Casper ist ein extrem fairer, treuer und lustiger Mensch, der immer erst an andere denkt. Er ist stets erpicht anderen Leuten aus ihrer Krise zu helfen. Wirklich selbstlos und verdammt talentiert. Ich will ihn als Menschen in meinem Leben nicht missen und mir ist auch immer wichtig, was er von meiner Musik hält. Er ist einer der wenigen, dem ich Demos vorher zuschicke und um eine ehrliche Resonanz bitte. Wie würde ich die Freundschaft beschreiben? Gut. Fünf Sterne, gerne wieder.

 

 

Was tust du, wenn du eine Schreibblockade hast?

Ich habe das Gefühl, dass dieses schwarze Loch, in das ich vor jedem neuen Album falle, tiefer wird und das Rausklettern immer schwieriger. Dieses Mal hatte ich eine ganz lange Phase in der ich in Selbstmitleid und Selbsthass versunken bin.

Und was machst du dagegen?

Ich habe zwei neue Bands gegründet und mich mit ganz anderen Dingen beschäftigt. Ich versuche auch immer wieder über meinen eigenen Schatten zu springen und mich aufzuraffen. Es ist eher die Unfähigkeit Dinge fertigzumachen als eine Schreibblockade.

Im April trittst du auf dem Popsalon-Festival in Osnabrück auf. Hast du einen Bezug zu unserer Friedensstadt?

Ich war noch nie in Osnabrück, aber ein Freund von mir hat da gewohnt. Und er hat sie immer Osnabrooklyn genannt. (lacht) Ich freue mich voll, weil ich das Line-Up total gut finde.
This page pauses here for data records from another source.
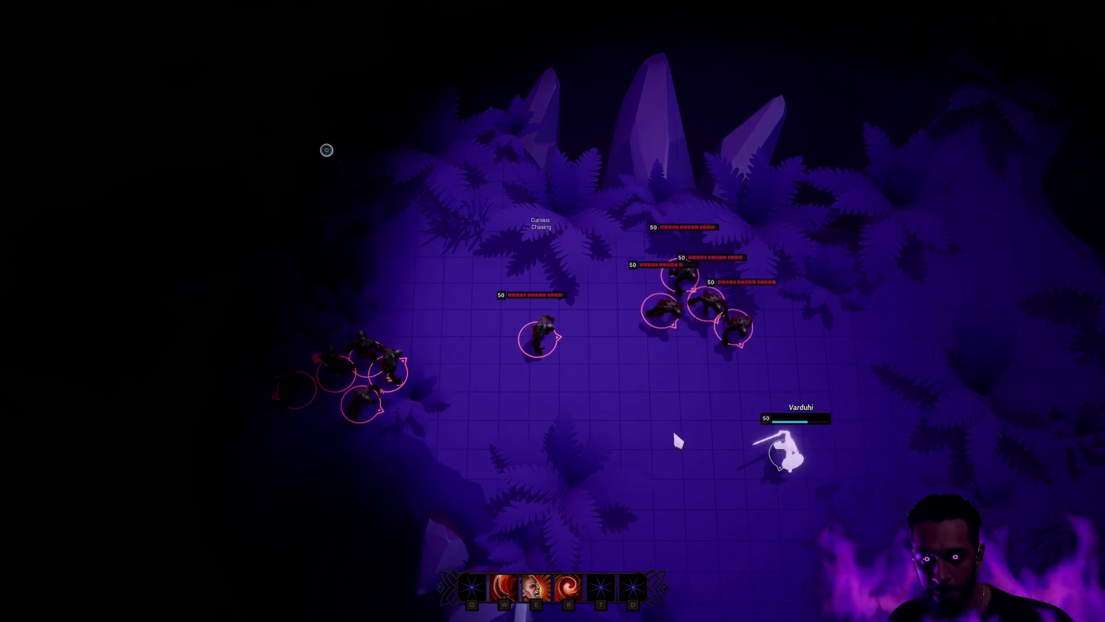
left_click(1001, 291)
mouse_move(987, 256)
left_mouse_down()
mouse_move(916, 225)
mouse_move(801, 200)
mouse_move(701, 202)
mouse_move(472, 262)
mouse_move(523, 481)
mouse_move(673, 474)
mouse_move(656, 547)
mouse_move(597, 535)
mouse_move(674, 554)
mouse_move(883, 510)
mouse_move(943, 446)
mouse_move(944, 374)
mouse_move(922, 321)
mouse_move(833, 273)
mouse_move(792, 234)
mouse_move(678, 192)
mouse_move(616, 184)
mouse_move(590, 223)
mouse_move(607, 255)
mouse_move(551, 261)
mouse_move(563, 291)
mouse_move(541, 340)
mouse_move(573, 387)
mouse_move(490, 426)
mouse_move(665, 503)
mouse_move(771, 533)
mouse_move(854, 486)
mouse_move(891, 363)
mouse_move(871, 291)
mouse_move(743, 214)
mouse_move(840, 221)
mouse_move(646, 182)
mouse_move(452, 227)
mouse_move(592, 365)
mouse_move(630, 450)
mouse_move(458, 444)
mouse_move(586, 418)
mouse_move(680, 521)
mouse_move(743, 525)
mouse_move(817, 570)
mouse_move(886, 464)
mouse_move(898, 365)
mouse_move(792, 259)
mouse_move(708, 239)
mouse_move(566, 251)
mouse_move(522, 266)
mouse_move(479, 302)
left_mouse_up()
key("r")
key("Escape")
Wofür hättest du in deiner Freizeit gerne mehr Zeit?

Oh, ich habe so viel Zeit. (lacht) Ich bin großer Wrestling-Fan. Das ist mein großes Hobby abseits der Musik. Ansonsten lese ich viel und sammele Band-T-Shirts.

Wie viele sind in deinem Besitz?

So 200-300 Stück. Da ist noch Luft nach oben.